Data records

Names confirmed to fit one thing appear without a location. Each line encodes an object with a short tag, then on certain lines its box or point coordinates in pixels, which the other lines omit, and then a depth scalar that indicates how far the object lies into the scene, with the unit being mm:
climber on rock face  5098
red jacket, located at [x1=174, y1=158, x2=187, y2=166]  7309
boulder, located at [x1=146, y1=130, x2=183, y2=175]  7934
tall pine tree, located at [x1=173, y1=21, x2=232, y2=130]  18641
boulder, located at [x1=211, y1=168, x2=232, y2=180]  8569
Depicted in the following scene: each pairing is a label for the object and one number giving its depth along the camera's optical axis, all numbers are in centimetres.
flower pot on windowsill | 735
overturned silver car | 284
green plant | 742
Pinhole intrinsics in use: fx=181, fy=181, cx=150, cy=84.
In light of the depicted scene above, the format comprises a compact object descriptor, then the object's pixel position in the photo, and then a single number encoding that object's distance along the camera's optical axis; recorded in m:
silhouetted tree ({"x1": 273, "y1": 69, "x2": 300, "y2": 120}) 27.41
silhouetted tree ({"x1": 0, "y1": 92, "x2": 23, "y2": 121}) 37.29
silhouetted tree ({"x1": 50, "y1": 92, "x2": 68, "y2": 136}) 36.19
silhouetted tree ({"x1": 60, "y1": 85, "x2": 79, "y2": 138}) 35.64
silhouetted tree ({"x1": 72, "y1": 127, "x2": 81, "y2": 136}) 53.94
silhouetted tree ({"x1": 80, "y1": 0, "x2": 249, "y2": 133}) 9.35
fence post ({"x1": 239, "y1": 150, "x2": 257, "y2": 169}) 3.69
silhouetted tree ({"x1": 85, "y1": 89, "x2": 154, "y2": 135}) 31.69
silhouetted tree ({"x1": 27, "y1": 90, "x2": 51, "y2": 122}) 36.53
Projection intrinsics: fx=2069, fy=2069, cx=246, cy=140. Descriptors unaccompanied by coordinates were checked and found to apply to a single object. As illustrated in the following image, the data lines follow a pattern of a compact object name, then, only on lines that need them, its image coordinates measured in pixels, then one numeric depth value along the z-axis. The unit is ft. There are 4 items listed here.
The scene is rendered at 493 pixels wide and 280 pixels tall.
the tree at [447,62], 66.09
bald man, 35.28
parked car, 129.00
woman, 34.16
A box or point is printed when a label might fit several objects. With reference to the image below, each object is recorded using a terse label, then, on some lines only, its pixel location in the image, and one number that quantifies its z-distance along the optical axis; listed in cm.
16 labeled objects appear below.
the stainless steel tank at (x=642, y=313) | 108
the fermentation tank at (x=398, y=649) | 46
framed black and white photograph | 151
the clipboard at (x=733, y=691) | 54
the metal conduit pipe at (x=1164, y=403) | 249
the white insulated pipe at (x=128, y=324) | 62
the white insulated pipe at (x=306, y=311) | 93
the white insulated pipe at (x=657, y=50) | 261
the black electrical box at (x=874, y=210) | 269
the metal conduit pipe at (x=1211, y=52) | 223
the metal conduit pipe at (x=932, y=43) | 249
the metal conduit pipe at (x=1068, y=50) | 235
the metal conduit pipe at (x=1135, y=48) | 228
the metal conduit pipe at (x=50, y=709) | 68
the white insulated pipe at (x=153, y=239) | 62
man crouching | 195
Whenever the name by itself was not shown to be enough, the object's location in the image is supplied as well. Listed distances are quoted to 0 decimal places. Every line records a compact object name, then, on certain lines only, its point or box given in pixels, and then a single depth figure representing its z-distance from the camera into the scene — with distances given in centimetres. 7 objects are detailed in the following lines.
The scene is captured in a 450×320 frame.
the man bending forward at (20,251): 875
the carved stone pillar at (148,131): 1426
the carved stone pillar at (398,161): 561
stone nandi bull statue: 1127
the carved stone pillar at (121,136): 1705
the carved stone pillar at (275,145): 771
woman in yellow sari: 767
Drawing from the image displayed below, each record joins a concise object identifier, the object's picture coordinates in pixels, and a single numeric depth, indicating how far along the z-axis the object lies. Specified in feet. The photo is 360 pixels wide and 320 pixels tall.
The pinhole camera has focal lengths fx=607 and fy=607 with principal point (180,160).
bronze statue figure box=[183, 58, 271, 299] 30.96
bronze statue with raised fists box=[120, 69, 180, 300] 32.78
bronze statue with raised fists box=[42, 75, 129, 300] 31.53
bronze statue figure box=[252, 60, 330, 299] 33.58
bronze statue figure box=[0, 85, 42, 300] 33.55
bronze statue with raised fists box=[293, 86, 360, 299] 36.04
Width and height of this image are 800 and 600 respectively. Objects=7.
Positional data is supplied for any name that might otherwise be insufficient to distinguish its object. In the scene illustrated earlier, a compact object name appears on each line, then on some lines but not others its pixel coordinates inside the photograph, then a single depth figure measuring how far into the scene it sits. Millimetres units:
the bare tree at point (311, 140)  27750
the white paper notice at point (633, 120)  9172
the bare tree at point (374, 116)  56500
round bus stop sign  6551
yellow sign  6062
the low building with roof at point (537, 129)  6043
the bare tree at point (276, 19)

Exercise directions
Tally the lines in the entries above that hold the string "black" and state the tally alone.

Result of the exercise
2